Judicial officers of the districts are not subordinate judges, Chief Justice of India D Y Chandrachud said on Monday, underlining the need to change the mindset towards district judiciary.
Referring to how district court judges would not even sit when High Court judges are around, he said it “speaks of our colonial mindset”.
Speaking at a felicitation organised by the Supreme Court Bar Association (SCBA), the CJI said, “I think we have fostered a culture of subordination. We call our district judiciary as subordinate judiciary. I make a conscious effort not to call our district judges as subordinate judges because they are not subordinate; they belong to the district judiciary.”
Stressing the need for reform, he said, “We have to ensure that when we move towards a more modern judiciary, an equal judiciary and unless we in the superior courts realise that the district judiciary is really the core, cornerstone, of the judicial system, nothing is going to change. And we have to inculcate the sense of self-worth in our district judiciary.”
CJI Chandrachud also pointed to infrastructure deficiencies plaguing the district judiciary and said there are cases were even women judicial officers can’t find a washroom.

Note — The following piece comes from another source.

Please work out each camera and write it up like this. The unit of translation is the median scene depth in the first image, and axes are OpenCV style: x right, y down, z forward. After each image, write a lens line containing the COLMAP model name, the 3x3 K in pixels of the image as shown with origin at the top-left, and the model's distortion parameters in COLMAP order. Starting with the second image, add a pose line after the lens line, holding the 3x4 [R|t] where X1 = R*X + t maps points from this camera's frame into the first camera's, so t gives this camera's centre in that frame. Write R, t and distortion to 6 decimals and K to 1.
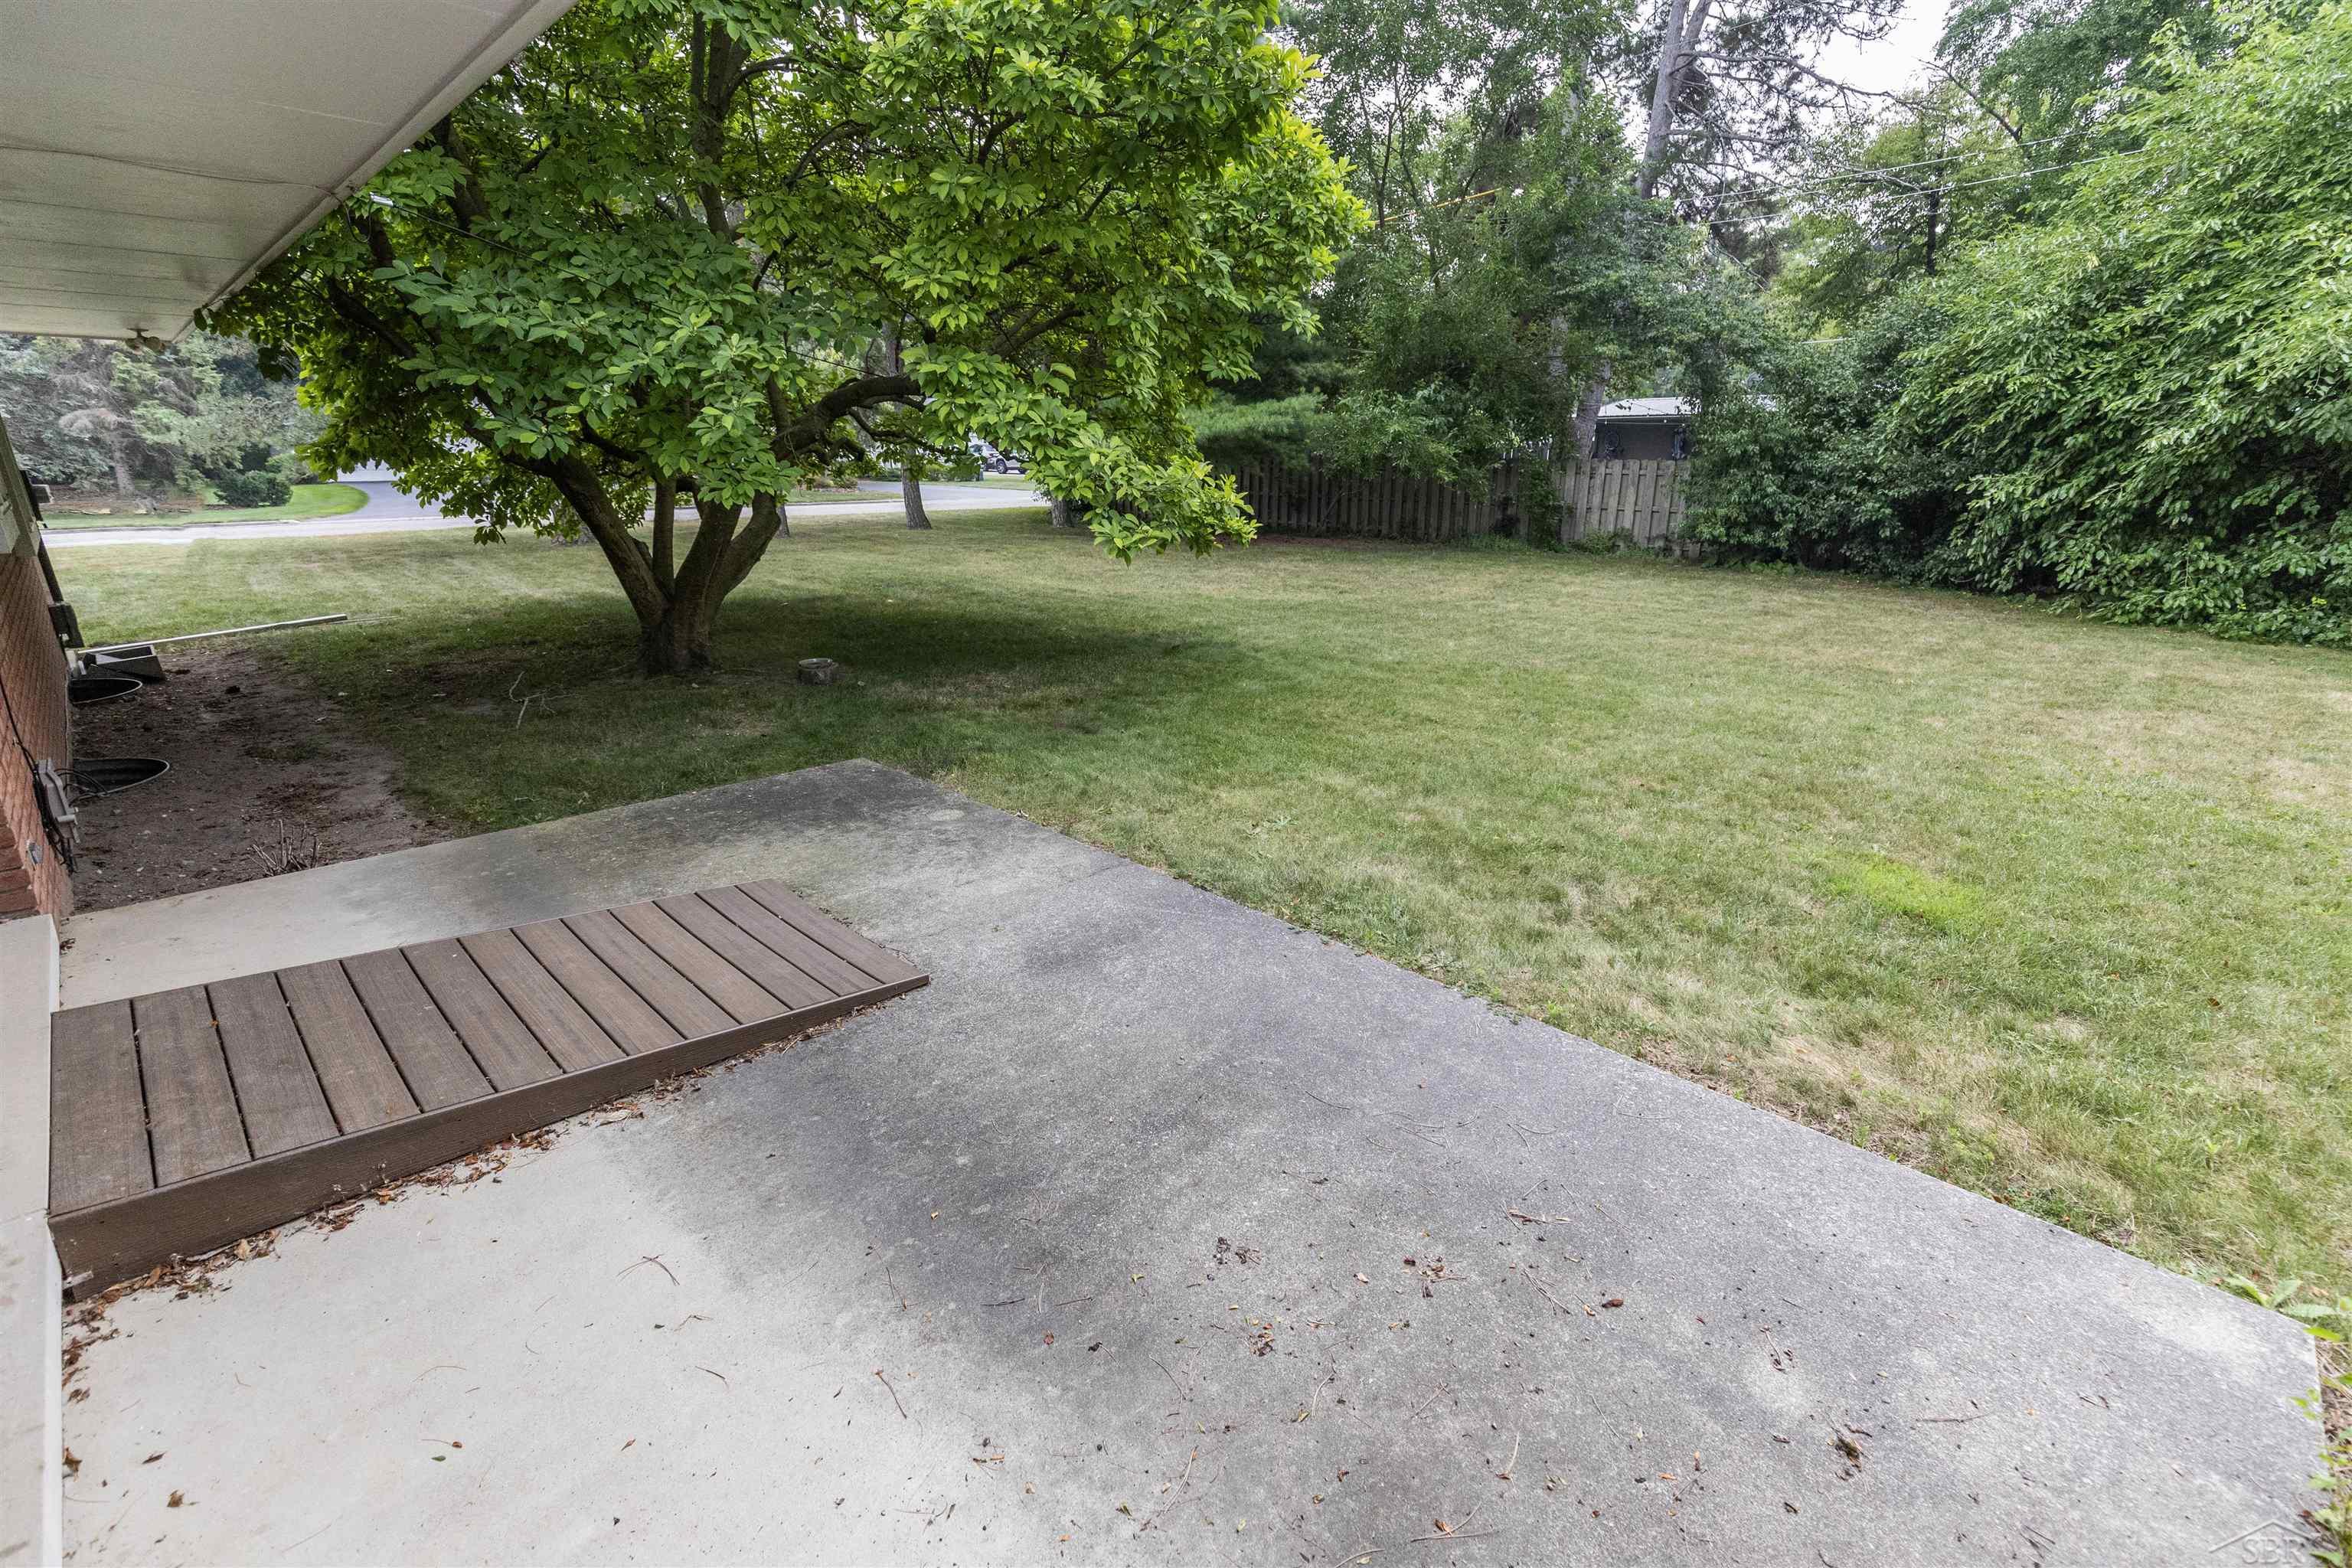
lens RADIAL K [[1049.0, 0, 1176.0], [0, 1049.0, 784.0], [0, 0, 1]] dist [0.007521, -0.000487]
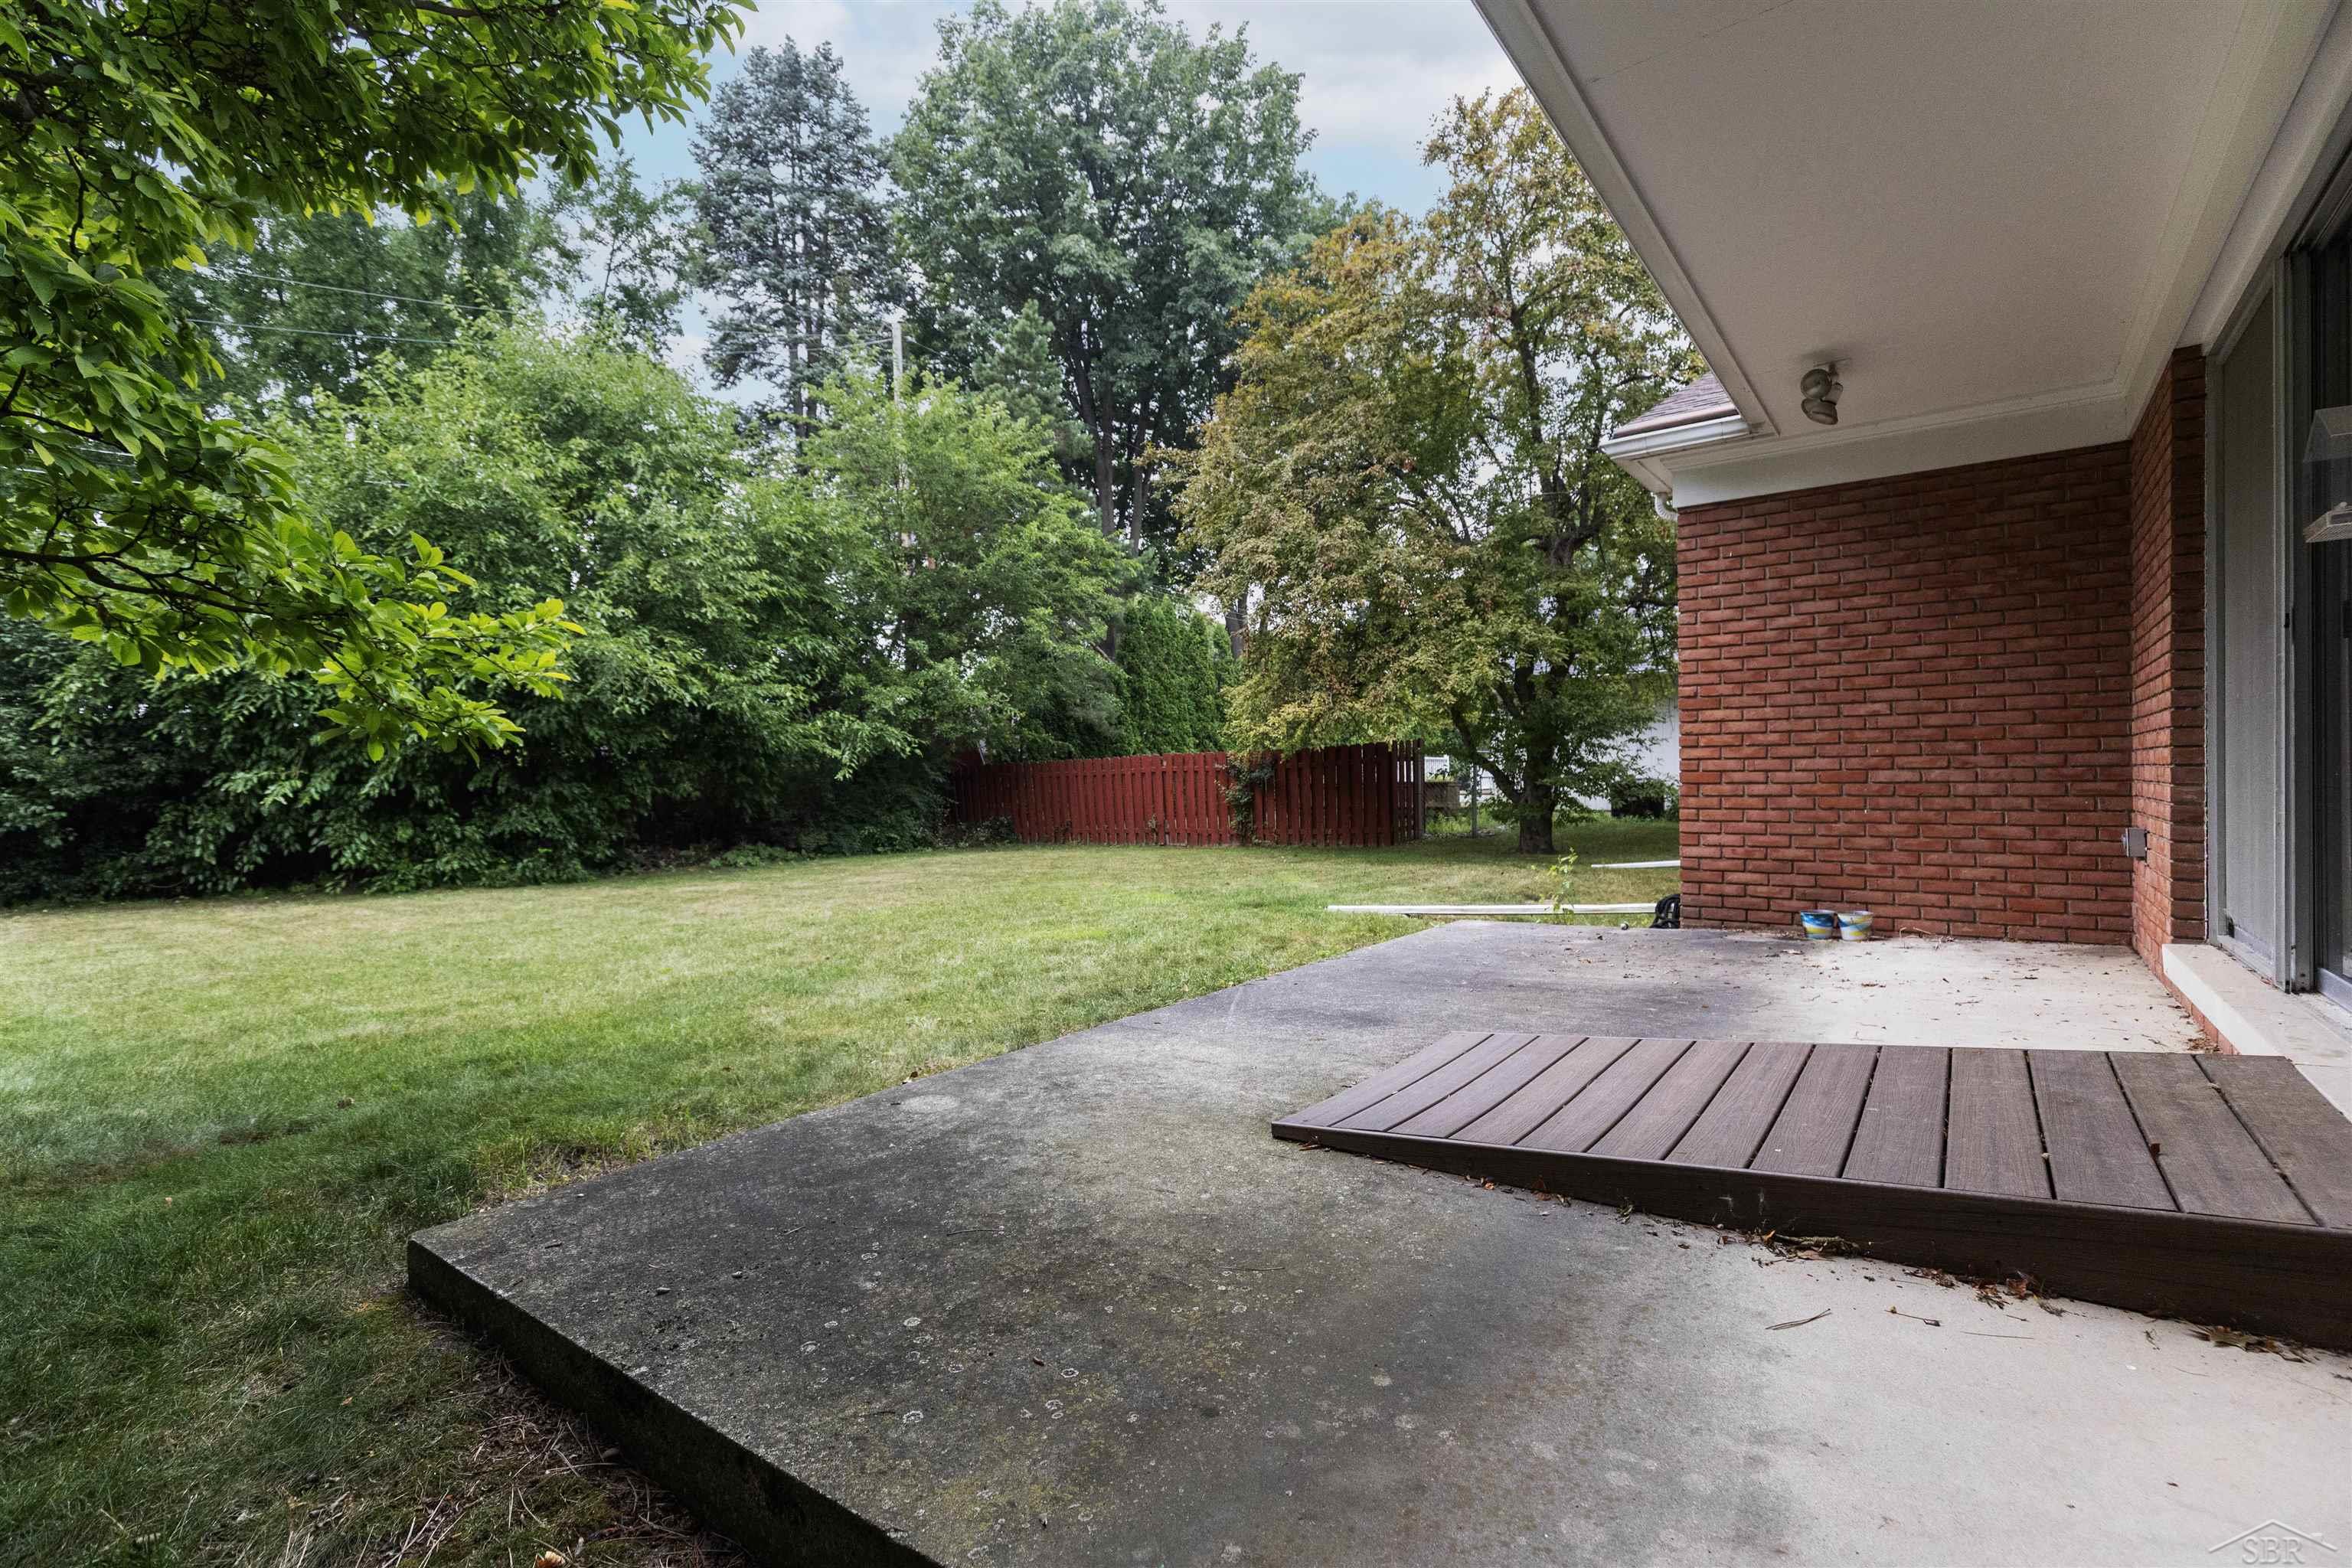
lens RADIAL K [[1049.0, 0, 1176.0], [0, 1049.0, 784.0], [0, 0, 1]] dist [0.007521, -0.000487]
pose [[-0.140151, 0.002089, 0.990128, -0.872604], [0.317725, 0.947209, 0.042975, -0.129681], [-0.937768, 0.320611, -0.133416, 0.935386]]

He said: “If we have to change, we have to change the face of the district judiciary…a great deal has to be done not only in terms of improving the infrastructure of the district judiciary, which is extremely important and for which we have to lay the foundation blocks today, but we have to also have to change our mindsets as to how we, as superior court judges, look at our own district judiciary; how we perceive of them.”
Stating that he is not here to do miracles, the CJI said he knows the “challenges are high, perhaps the expectations are also great”. He said, “I am deeply grateful for the sense of faith. But I am not here to do miracles, My motto every day is if this were to be the last day of my life, have I left the world a better place. This is what I ask myself everyday”, he said.
Stating that “listing (of cases) has been a real problem”, he acknowledged the efforts put in by former CJI U U Lalit to make the system more transparent.
“Listing has been a real problem in our court. Justice Lalit has taken very concrete steps towards making a more transparent system. I propose to continue that, build on the work which has been done by Justice Lalit. We need to make the listing of our court transparent, objective and perhaps my aim is to employ technology so as to remove the element of the human interface in the listing process because all discretion tends to become a discretion which is capable of not being employed properly,” he said.
The CJI said the court has “already started working on it and we are trying to prepare SOP’s so that it should not depend on who is the Chief Justice”.
CJI Chandrachud said he feels that it is “important that we institutionalise these processes… It must be a part of an institutional mechanism.”